▶ **EXERCISE AIM**
Could you please retype exactly the lines from the start of the records below through the line that contains "thumb ip: (1118, 1247)", both included, and leave out the pictures?

▶ **DATA**
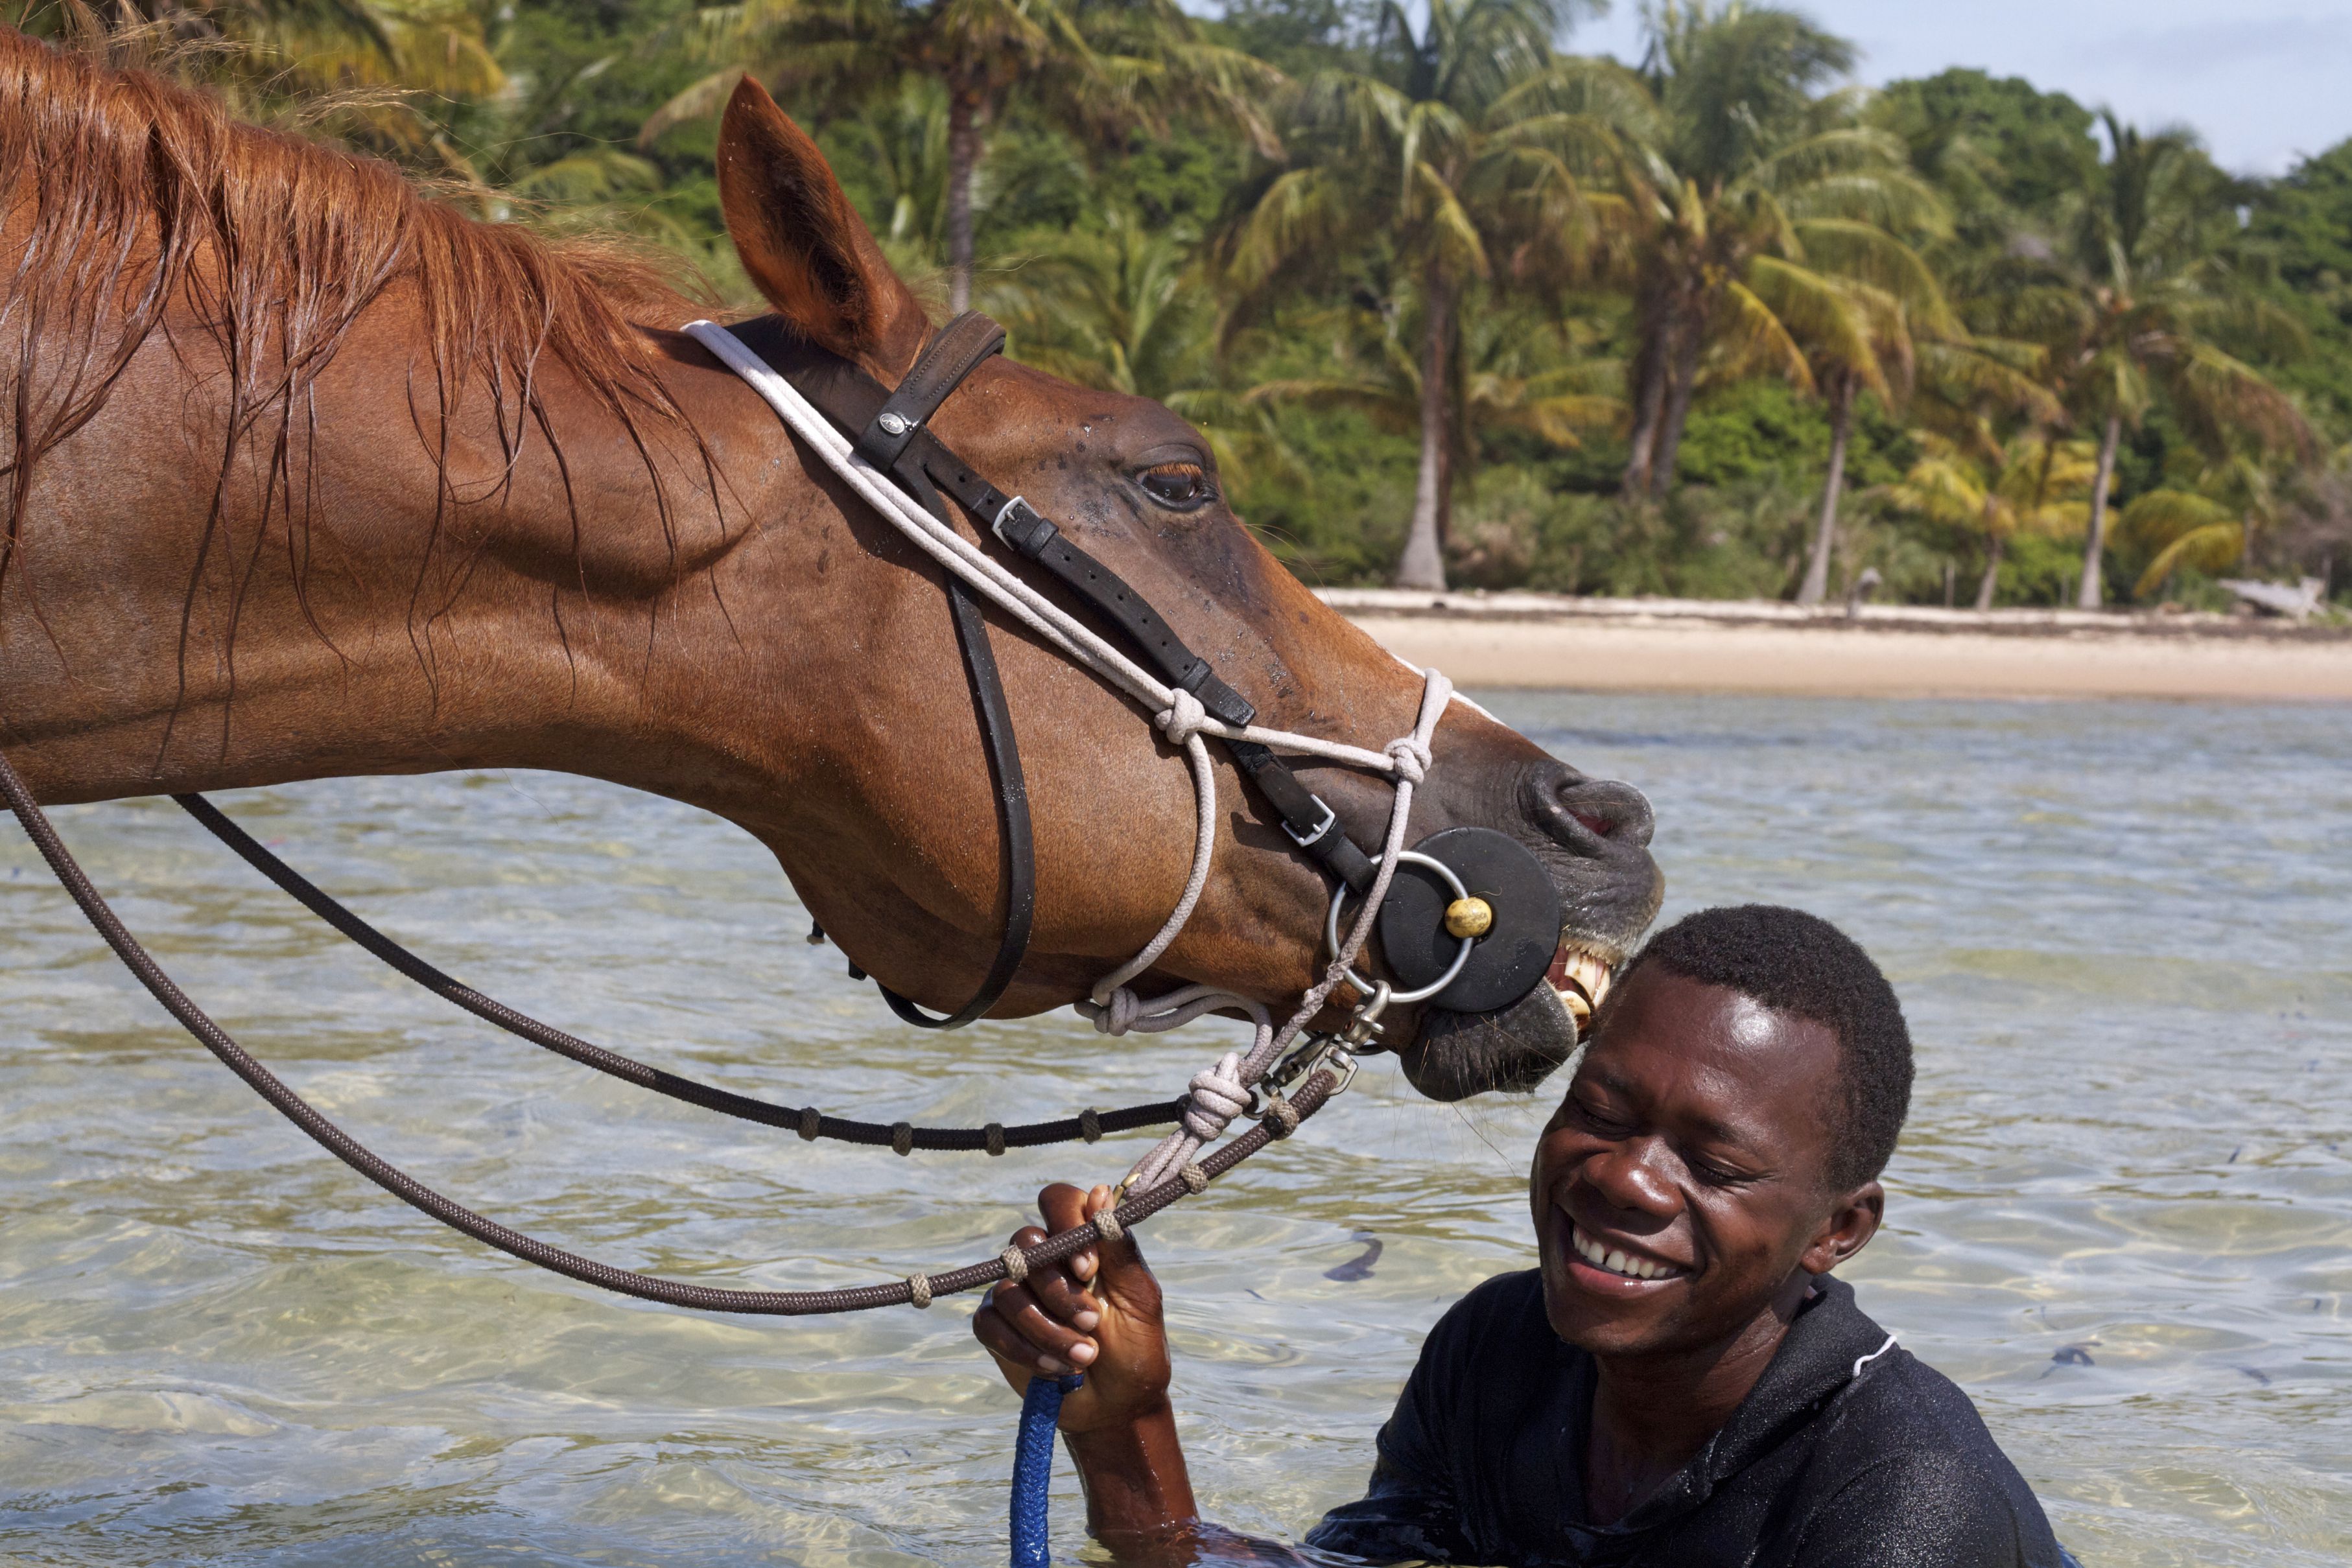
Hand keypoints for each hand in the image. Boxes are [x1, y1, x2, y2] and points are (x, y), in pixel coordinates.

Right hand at [974, 1183, 1171, 1434]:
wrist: (1117, 1406)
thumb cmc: (1136, 1347)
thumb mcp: (1139, 1297)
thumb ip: (1118, 1247)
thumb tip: (1100, 1191)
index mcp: (1081, 1241)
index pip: (1058, 1199)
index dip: (1066, 1225)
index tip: (1087, 1269)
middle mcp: (1044, 1259)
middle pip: (1026, 1243)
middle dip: (1060, 1292)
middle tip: (1092, 1323)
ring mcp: (1015, 1291)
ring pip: (1008, 1290)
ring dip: (1047, 1329)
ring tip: (1083, 1356)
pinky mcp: (995, 1327)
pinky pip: (989, 1323)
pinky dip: (1023, 1349)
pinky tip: (1055, 1368)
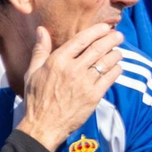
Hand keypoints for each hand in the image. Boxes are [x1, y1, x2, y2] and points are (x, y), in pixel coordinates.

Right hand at [18, 24, 123, 151]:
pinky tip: (118, 67)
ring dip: (116, 54)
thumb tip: (41, 30)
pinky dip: (116, 70)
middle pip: (98, 49)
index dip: (96, 31)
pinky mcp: (94, 96)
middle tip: (119, 36)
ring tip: (119, 51)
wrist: (44, 125)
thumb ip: (40, 50)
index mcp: (57, 61)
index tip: (106, 27)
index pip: (81, 40)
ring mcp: (85, 83)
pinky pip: (110, 78)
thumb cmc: (36, 98)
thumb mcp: (32, 71)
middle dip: (111, 40)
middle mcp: (72, 69)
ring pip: (106, 62)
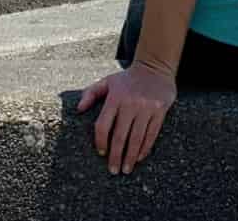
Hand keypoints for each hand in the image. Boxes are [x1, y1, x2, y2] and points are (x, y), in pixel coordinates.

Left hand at [77, 61, 177, 175]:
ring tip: (126, 169)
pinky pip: (152, 134)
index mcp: (115, 97)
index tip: (101, 152)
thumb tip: (78, 109)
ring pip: (136, 138)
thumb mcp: (107, 81)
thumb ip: (91, 93)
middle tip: (113, 171)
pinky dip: (145, 148)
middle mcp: (130, 103)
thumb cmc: (127, 79)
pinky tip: (140, 158)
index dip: (101, 141)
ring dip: (131, 156)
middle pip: (120, 135)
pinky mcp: (159, 111)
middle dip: (116, 156)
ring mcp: (146, 108)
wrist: (155, 67)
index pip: (103, 124)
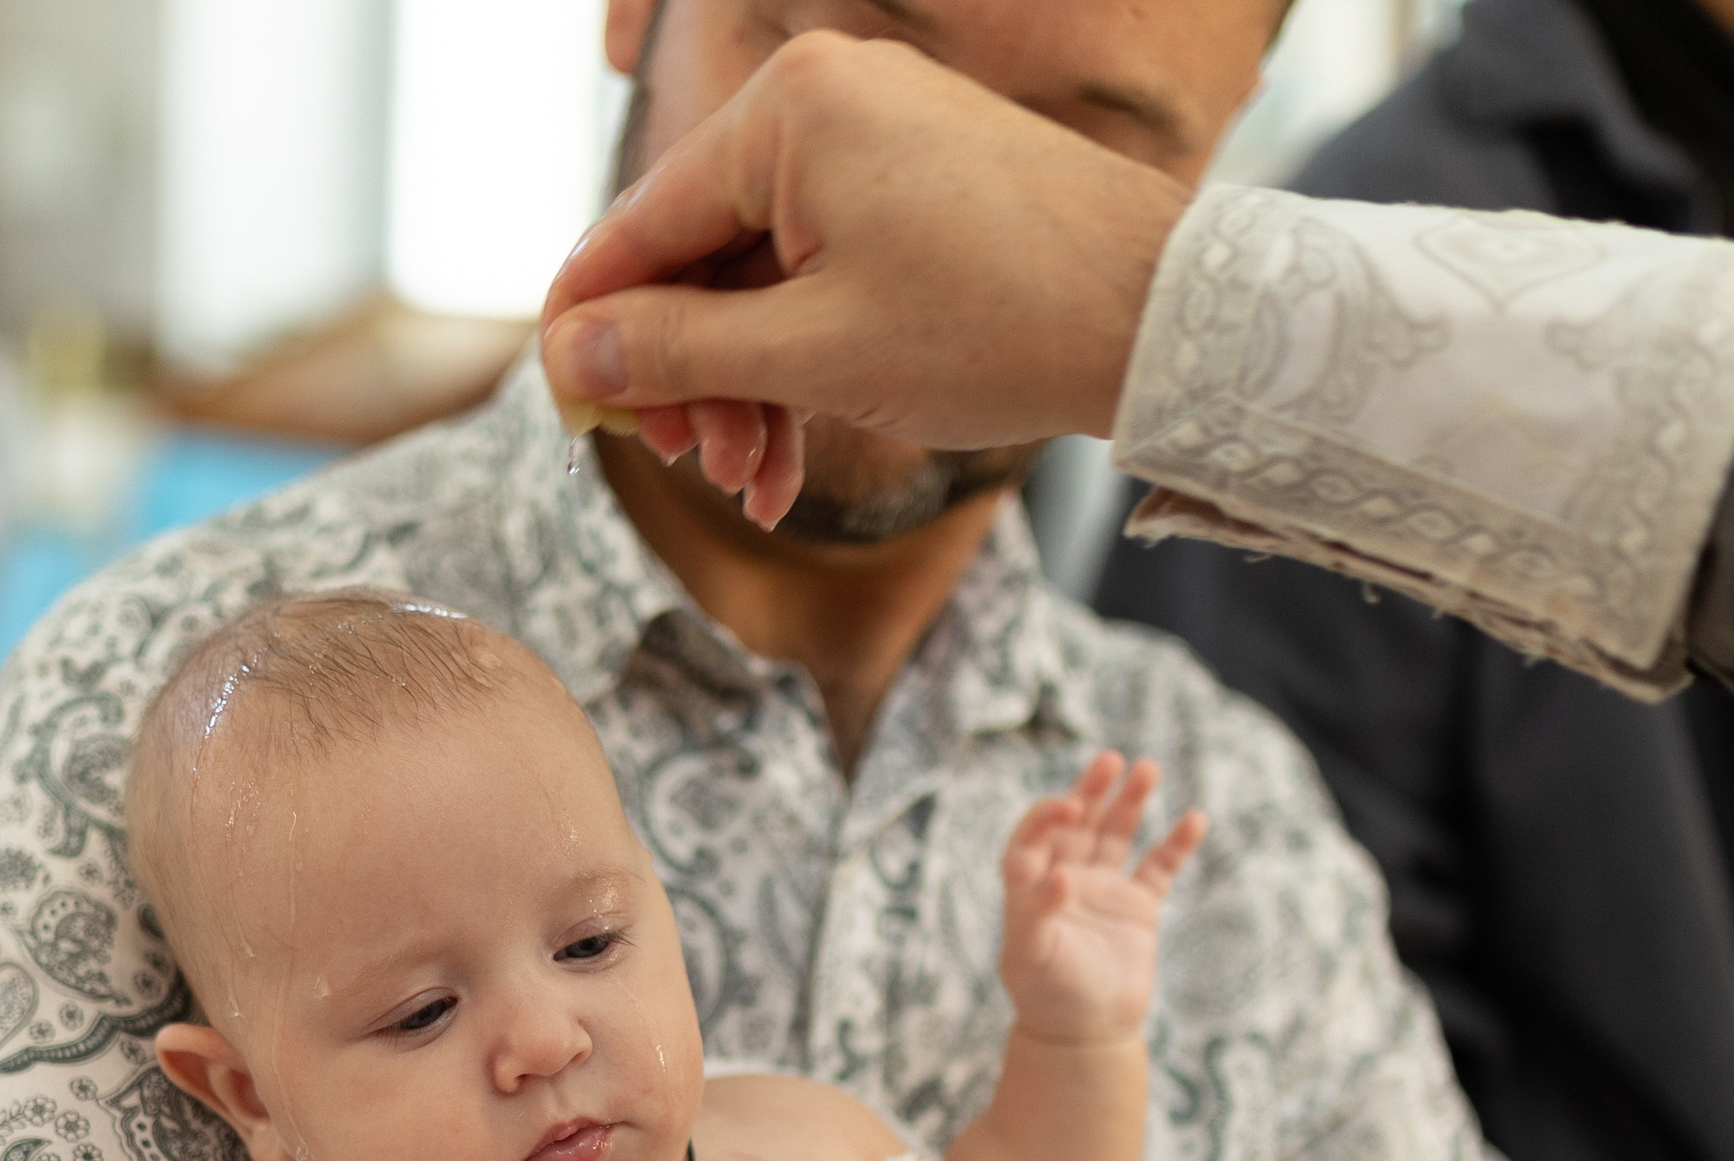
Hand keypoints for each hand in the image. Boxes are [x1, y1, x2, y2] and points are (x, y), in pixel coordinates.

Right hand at [539, 31, 1191, 523]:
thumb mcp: (811, 354)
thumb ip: (675, 352)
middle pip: (699, 257)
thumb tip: (568, 361)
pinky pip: (824, 274)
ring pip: (762, 280)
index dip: (591, 328)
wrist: (1165, 320)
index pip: (639, 224)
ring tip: (756, 485)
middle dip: (690, 379)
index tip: (569, 410)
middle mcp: (826, 103)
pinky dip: (804, 362)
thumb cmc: (999, 324)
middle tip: (694, 468)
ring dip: (748, 390)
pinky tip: (795, 456)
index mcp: (787, 112)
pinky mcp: (920, 190)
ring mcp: (878, 143)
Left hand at [1002, 754, 1205, 1044]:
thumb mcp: (1030, 957)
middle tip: (1110, 760)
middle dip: (1091, 790)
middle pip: (1077, 822)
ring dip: (1130, 802)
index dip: (1046, 816)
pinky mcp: (1138, 907)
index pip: (1033, 836)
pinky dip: (1176, 844)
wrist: (1087, 1034)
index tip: (1068, 806)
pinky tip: (1194, 819)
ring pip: (1117, 834)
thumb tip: (1058, 877)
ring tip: (1147, 768)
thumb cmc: (1047, 996)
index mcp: (1030, 886)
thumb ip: (1037, 914)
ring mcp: (1104, 890)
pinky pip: (1159, 867)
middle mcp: (1065, 878)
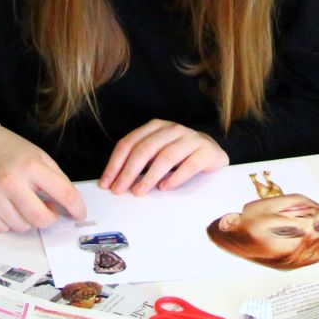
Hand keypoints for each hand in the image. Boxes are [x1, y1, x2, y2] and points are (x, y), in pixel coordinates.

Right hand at [0, 117, 85, 232]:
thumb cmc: (10, 151)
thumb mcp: (38, 156)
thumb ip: (56, 180)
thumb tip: (69, 206)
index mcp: (30, 165)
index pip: (64, 194)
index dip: (76, 208)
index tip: (79, 214)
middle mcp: (10, 181)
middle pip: (41, 219)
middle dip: (50, 219)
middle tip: (49, 211)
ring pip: (21, 227)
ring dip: (27, 219)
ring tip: (22, 202)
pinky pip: (2, 229)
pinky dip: (8, 222)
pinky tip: (6, 205)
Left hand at [99, 120, 229, 193]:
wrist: (213, 152)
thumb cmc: (180, 155)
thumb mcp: (157, 153)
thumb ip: (140, 162)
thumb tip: (115, 182)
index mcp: (155, 127)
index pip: (129, 143)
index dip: (115, 163)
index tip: (106, 183)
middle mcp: (172, 129)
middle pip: (145, 149)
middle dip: (128, 171)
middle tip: (120, 190)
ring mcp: (191, 138)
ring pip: (166, 156)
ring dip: (149, 176)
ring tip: (139, 192)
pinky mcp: (206, 151)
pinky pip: (189, 165)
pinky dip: (175, 178)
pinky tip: (165, 188)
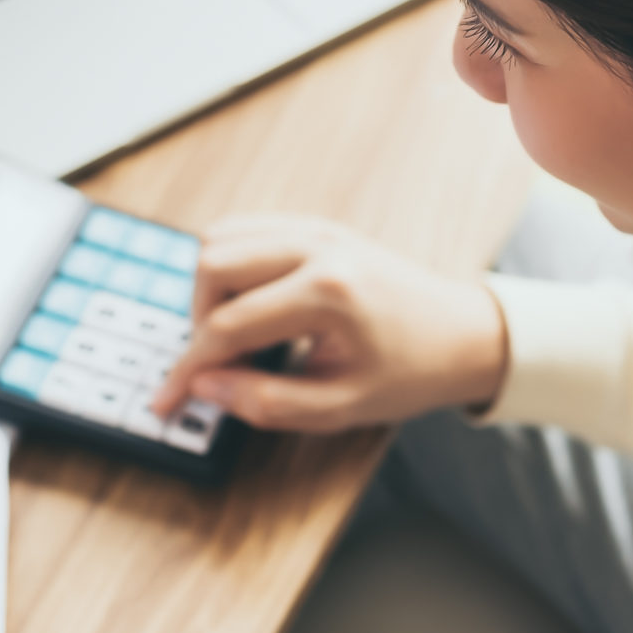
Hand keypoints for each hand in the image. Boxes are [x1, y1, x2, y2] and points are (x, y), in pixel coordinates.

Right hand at [150, 214, 507, 430]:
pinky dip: (232, 266)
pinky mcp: (317, 225)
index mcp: (327, 293)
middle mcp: (318, 246)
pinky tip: (252, 305)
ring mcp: (317, 228)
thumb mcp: (341, 407)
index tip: (167, 400)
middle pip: (212, 265)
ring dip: (212, 290)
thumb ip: (266, 401)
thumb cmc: (412, 372)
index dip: (188, 369)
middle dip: (198, 321)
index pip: (227, 326)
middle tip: (222, 364)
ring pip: (222, 238)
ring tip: (240, 335)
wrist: (465, 334)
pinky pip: (246, 229)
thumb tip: (204, 386)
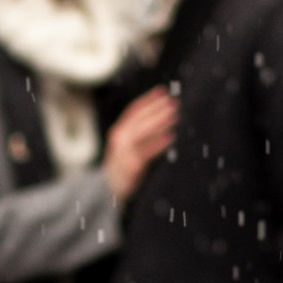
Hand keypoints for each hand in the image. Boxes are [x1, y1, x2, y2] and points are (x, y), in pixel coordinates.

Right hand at [102, 87, 179, 202]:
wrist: (107, 190)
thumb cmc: (123, 166)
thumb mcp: (127, 146)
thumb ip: (139, 133)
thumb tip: (163, 118)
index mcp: (119, 131)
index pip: (134, 110)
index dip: (148, 99)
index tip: (162, 91)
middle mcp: (120, 138)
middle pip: (139, 119)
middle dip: (157, 108)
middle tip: (174, 102)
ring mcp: (124, 152)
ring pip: (142, 132)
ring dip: (159, 121)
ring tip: (175, 115)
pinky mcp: (131, 166)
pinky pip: (146, 152)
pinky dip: (159, 143)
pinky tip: (171, 137)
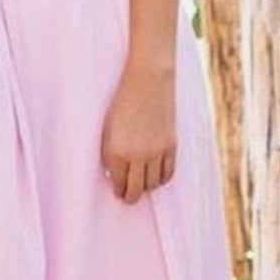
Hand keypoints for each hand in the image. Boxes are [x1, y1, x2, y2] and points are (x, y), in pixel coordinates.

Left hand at [100, 59, 176, 203]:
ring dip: (146, 187)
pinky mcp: (171, 147)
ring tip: (141, 186)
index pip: (118, 184)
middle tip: (127, 196)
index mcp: (116, 151)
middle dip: (130, 196)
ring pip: (152, 185)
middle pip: (136, 190)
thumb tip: (113, 173)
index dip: (118, 191)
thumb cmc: (121, 102)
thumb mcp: (107, 127)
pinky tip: (155, 177)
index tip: (117, 192)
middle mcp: (136, 156)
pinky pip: (168, 174)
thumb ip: (109, 151)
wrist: (147, 82)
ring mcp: (156, 153)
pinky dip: (161, 179)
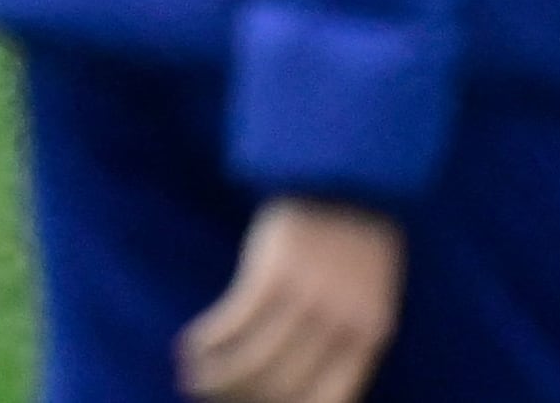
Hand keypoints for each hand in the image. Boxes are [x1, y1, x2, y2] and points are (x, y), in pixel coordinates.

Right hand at [176, 198, 401, 402]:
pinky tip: (189, 345)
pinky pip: (232, 323)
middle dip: (242, 397)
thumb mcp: (368, 298)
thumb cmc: (353, 246)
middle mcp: (340, 323)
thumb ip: (346, 340)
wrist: (347, 178)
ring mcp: (307, 298)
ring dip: (216, 376)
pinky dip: (206, 341)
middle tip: (214, 395)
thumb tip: (302, 390)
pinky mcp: (271, 271)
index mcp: (370, 335)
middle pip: (282, 385)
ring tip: (192, 379)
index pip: (329, 400)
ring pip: (253, 360)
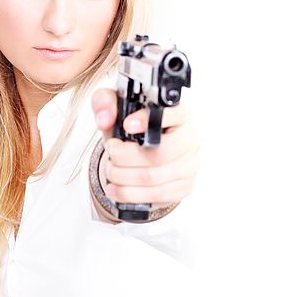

▶ **ANSWER SPACE**
Hand keypoints for each hand in the image. Boxes are [x1, y1, x2, y2] and points are (x, y), in pixel coordinates.

Right hand at [974, 1183, 1171, 1434]:
wrist: (1117, 1406)
thumb cmc: (1136, 1347)
thumb mcp: (1139, 1297)
thumb ip: (1118, 1247)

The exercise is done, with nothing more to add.